# Adobe Photography Plan UK deal (or not!)



## niels123 (Nov 21, 2016)

Great Deal ;D CC on Amazon.co.uk

I contacted Adobe to make sure I can use this code after my current voucher expires in Sep 2017. They said: yes. However, Amazon.co.uk says: Currently, this item is available only to customers located in the United Kingdom.

Their reaction:


> Niels, you will have to contact the reseller regarding this to get any discounts for the plans. I can understand your concern Niels, however you will get emails from Adobe if there are any discounts. However you can use the current plan till the end date.



Why is there always these ridiculous Geographical restrictions on the internet? Never, do people in the Netherlands get a decent deal from Adobe, they always pay 145 euros per year.

Adobe, stop giving Dutch citizens the middlefinger and provide them with the same discounts as the other EU members get.


----------



## Hector1970 (Nov 21, 2016)

Same here in Ireland. Very annoying I can't even apply discounts I'm entitled to because it autorenewed without an email forewarning. I don't mind paying a monthly subscription but I don't want to be paying more than others. With the lack of substantial approval that's going to drive people back to pirate copies if Adobe isn't careful.


----------



## LDS (Nov 21, 2016)

niels123 said:


> Why is there always these ridiculous Geographical restrictions on the internet?



Because the Internet is not a state yet 

Local offices will manage local prices aiming at their set targets, and depending on many factors, including currency fluctuations, and local taxes, which, unfortunately, exist.

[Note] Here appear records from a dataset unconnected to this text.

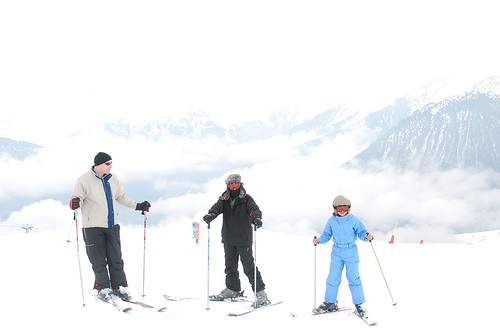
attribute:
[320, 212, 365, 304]
outfit — blue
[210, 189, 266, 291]
outfit — black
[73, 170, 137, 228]
coat — tan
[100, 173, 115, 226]
shirt — blue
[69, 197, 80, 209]
glove — red, black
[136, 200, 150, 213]
glove — red, black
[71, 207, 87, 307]
pole — red, white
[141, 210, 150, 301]
pole — red, white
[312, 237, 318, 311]
pole — black, white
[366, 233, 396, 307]
pole — black, white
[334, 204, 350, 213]
goggles — orange, black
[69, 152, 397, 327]
group — skiing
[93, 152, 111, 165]
hat — black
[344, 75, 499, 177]
mountain — blue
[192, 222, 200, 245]
flag — pink, blue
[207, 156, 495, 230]
cloud — white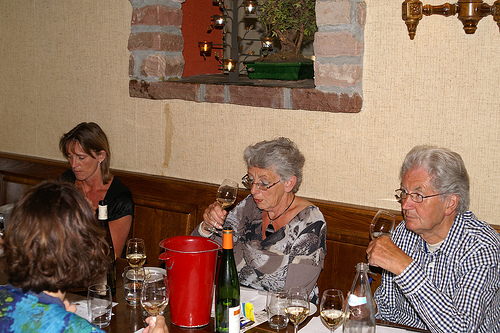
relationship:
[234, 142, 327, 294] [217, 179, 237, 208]
woman drink from a wine glass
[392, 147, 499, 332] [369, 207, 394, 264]
man drinking from a wine glass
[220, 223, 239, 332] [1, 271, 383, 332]
bottle on table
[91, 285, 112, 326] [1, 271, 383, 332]
glass on table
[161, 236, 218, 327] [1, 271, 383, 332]
bucket on table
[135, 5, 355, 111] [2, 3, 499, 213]
brick hole in wall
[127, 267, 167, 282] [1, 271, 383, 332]
plate on table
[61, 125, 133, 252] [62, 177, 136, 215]
woman in black shirt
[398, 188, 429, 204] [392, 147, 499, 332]
glasses on man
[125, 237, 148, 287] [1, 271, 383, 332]
glass on table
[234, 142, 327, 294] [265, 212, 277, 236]
woman wearing necklace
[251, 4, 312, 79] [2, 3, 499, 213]
tree in wall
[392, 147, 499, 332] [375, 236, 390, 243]
man drinking wine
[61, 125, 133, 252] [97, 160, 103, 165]
woman wearing earrings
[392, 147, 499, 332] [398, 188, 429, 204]
man wearing glasses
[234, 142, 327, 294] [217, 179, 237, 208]
woman holding wine glass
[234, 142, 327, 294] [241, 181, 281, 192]
woman wearing glasses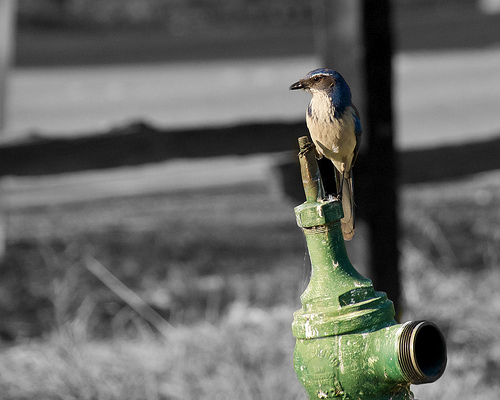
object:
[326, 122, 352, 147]
feathers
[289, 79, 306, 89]
beak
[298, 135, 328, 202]
nozzle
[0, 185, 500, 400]
grass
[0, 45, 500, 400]
ground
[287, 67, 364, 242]
bird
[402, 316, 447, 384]
space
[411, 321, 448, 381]
opening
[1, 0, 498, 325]
fence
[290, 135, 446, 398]
fire hydrant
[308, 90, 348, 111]
neck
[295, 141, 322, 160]
legs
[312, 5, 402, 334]
pole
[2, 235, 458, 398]
snow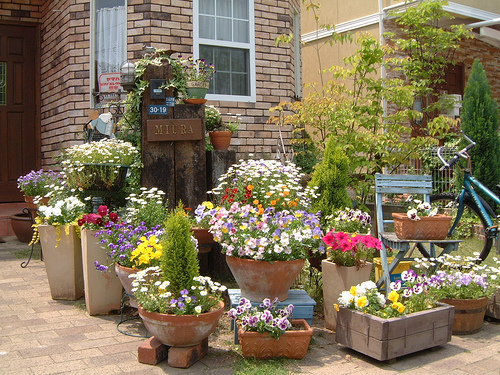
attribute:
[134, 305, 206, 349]
planter — terra cotta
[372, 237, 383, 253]
flower — pink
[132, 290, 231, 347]
pot — terra cotta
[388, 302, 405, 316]
flower — yellow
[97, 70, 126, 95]
sign — red and white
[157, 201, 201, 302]
bush — evergreen 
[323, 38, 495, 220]
bush — tall, green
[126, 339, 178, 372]
brick — red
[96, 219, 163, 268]
flowers — purple, yellow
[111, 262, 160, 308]
planter — round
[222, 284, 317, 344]
stool — blue, wooden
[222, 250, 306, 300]
pot — large, terra cotta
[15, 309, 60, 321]
brick — tan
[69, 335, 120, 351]
brick — tan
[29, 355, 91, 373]
brick — tan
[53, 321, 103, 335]
brick — brown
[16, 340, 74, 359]
brick — brown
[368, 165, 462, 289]
chair — blue, pale blue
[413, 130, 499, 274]
bicycle — blue 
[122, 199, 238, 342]
planter — elevated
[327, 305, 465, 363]
container — wooden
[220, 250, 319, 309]
pot — terracotta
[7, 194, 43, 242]
stand — wrought iron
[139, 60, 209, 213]
display — wooden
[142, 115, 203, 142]
sign — wooden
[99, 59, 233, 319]
planter — tall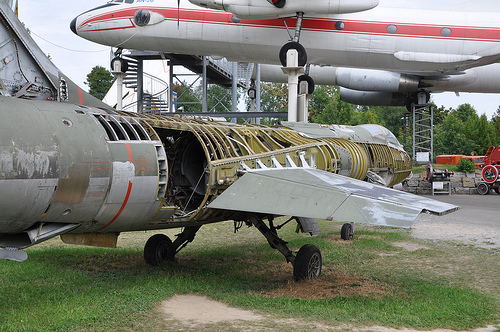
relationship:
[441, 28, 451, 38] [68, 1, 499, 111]
window of airplane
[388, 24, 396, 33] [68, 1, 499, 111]
window of airplane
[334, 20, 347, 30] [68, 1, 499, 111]
window of airplane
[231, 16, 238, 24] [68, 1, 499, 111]
window of airplane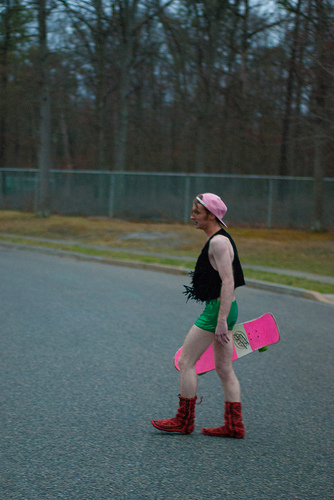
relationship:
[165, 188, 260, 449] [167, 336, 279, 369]
man with skateboard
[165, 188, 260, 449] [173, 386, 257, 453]
man wearing shoes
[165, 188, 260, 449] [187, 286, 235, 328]
man wearing shorts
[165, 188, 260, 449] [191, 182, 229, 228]
man wearing ball cap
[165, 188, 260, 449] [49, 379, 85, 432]
man in road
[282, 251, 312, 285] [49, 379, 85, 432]
sidewalk by road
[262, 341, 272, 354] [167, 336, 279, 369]
wheels on skateboard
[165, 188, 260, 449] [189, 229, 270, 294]
man wearing vest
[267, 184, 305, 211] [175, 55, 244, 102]
fence by trees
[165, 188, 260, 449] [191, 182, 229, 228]
man in ball cap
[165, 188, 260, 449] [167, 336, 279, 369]
man carrying skateboard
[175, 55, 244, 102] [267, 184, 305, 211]
trees behind fence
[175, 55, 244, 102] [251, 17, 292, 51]
trees with branches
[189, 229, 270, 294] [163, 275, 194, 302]
vest has tassels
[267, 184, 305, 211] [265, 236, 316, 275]
fence by grass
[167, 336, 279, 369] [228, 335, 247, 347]
skateboard has design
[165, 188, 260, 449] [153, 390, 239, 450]
man wearing boots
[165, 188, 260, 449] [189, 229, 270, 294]
man in vest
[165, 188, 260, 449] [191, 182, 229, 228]
man with ball cap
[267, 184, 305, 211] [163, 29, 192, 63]
fence in background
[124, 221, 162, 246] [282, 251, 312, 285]
part of sidewalk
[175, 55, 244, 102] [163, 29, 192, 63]
trees in background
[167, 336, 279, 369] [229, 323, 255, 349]
skateboard has line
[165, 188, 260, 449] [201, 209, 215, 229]
man has sideburns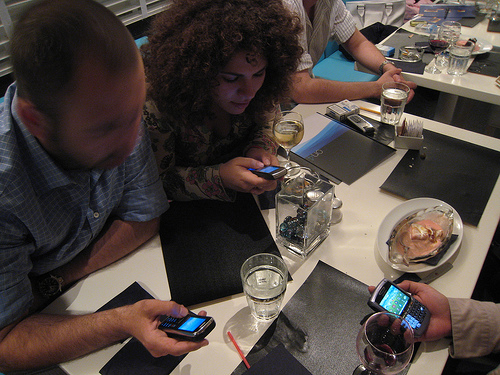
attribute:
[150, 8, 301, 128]
hair — curly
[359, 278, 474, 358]
phone — blackberry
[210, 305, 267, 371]
straw — red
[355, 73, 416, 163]
glass — of water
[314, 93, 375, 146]
package — white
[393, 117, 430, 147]
box — small 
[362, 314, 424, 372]
glass — Big 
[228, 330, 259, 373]
straw — red 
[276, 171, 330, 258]
glass — square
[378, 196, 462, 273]
plate — small, white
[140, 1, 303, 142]
hair — curly, brown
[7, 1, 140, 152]
hair — black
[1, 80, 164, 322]
shirt — plaid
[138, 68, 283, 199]
jacket — floral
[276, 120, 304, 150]
wine — white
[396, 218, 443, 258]
custard — pink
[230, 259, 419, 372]
mat — black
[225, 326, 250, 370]
straw — red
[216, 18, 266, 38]
hair — curly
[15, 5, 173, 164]
person — white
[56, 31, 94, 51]
hair — short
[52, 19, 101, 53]
hair — dark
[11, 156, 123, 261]
shirt — blue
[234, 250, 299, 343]
glass — clear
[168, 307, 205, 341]
phone — black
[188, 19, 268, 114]
woman — puffy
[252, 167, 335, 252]
container — glass, clear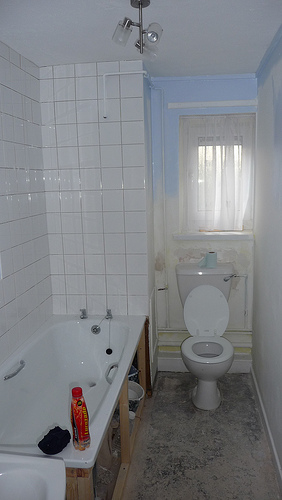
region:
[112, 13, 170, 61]
Silver light on a ceiling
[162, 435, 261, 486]
Unfinished floor in a bathroom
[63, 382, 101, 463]
Red bottle on a tub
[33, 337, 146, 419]
White bathtub with unfinished side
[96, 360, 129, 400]
Silver handle on a bathtub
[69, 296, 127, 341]
Silver faucet on a bathtub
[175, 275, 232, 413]
Opened white toilet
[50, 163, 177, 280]
Tiled bathtub surround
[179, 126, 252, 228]
White curtain in a window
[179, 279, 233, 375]
Opened toilet seat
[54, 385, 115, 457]
there is a bottle of lucozade on the bathtub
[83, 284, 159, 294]
the tiles are white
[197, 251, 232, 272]
there is a toilet paper on the toilet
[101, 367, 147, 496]
there are buckets underneath the bathtub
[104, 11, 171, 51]
the lights are hanging on the ceiling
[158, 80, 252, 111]
the wall is blue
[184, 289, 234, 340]
the toilet lid is up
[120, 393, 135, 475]
the wooden poles support the bath tub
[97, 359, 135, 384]
the handles are metalic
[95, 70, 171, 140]
the bars are made of metal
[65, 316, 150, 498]
the bathtub is under contruction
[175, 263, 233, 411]
the toilet is white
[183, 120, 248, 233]
the window has curtains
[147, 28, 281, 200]
the wall is painted blue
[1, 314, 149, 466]
the tub is white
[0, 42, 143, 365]
the wall is tiled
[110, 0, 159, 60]
the light fixture is metal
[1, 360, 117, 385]
the tub has handles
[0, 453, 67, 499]
the sink is white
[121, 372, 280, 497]
the floor is unfinished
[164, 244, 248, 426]
White toilet open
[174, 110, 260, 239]
Window with sun shining behind curtains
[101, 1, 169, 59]
Light fixture with three lights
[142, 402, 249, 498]
Bare floor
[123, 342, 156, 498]
Half-constructed cabinets with paint cans inside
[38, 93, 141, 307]
White tiled bathroom wall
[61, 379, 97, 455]
Bottle of a sports drink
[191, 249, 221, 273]
Roll of toilet paper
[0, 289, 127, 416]
Bathtub with handles on sides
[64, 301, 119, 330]
Silver faucets on bathtub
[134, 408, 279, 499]
Gray and black dirty floor of the bathroom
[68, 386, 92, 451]
A red bottle on the edge of the tub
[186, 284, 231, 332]
A white toilet seat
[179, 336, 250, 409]
A white toilet bowl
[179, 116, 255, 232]
A white curtain on a window above the toilet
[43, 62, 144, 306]
White square wall tiles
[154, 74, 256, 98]
Part of a blue painted wall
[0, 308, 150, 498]
A white bathtub opened on the right side exposing wood and objects inside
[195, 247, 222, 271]
A small roll of colored toilet tissue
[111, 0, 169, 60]
A light fixture on the ceiling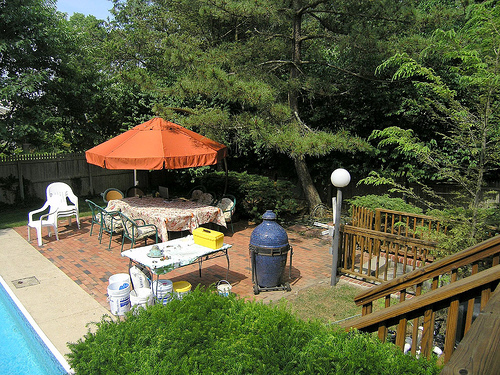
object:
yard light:
[330, 166, 352, 188]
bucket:
[129, 263, 152, 289]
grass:
[263, 279, 447, 345]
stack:
[45, 181, 82, 242]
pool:
[1, 273, 89, 373]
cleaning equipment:
[246, 208, 295, 295]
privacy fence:
[0, 150, 151, 211]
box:
[192, 226, 225, 251]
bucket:
[106, 279, 133, 317]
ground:
[2, 190, 483, 374]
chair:
[24, 195, 62, 248]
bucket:
[215, 279, 233, 299]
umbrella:
[84, 110, 234, 198]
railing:
[326, 263, 500, 370]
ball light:
[328, 166, 353, 190]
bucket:
[107, 272, 132, 285]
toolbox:
[191, 226, 225, 250]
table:
[118, 233, 233, 306]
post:
[329, 187, 346, 287]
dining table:
[95, 190, 229, 243]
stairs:
[322, 232, 500, 369]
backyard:
[0, 185, 500, 375]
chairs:
[99, 187, 126, 205]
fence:
[0, 149, 152, 209]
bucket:
[129, 286, 154, 316]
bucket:
[172, 280, 193, 302]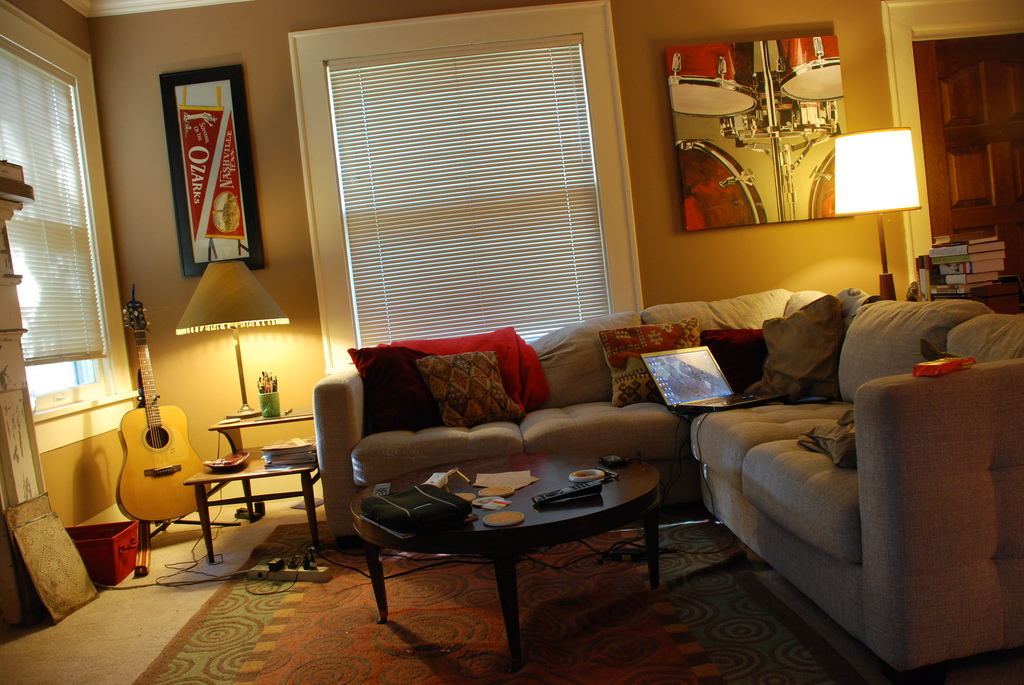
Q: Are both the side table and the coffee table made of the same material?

Adobe UK may feel the need of launching a deal Pound depreciation may be a factor, lure in more customers before a price hike?), Adobe Netherlands may think it doesn't really need it.


----------



## bart13 (Nov 21, 2016)

Hoi Niels 

If you are a student or teacher you can get a big discount at adobe, for the first year atleast.


----------



## niels123 (Nov 21, 2016)

bart13 said:


> Hoi Niels
> 
> If you are a student or teacher you can get a big discount at adobe, for the first year atleast.



Hoi Bart 

I am well aware of this discount. However, I am not a student and I am not a teacher and the offer on the Amazon.co.uk website is valid for all UK people, including hobby enthusiasts and commercial wedding photographers.


----------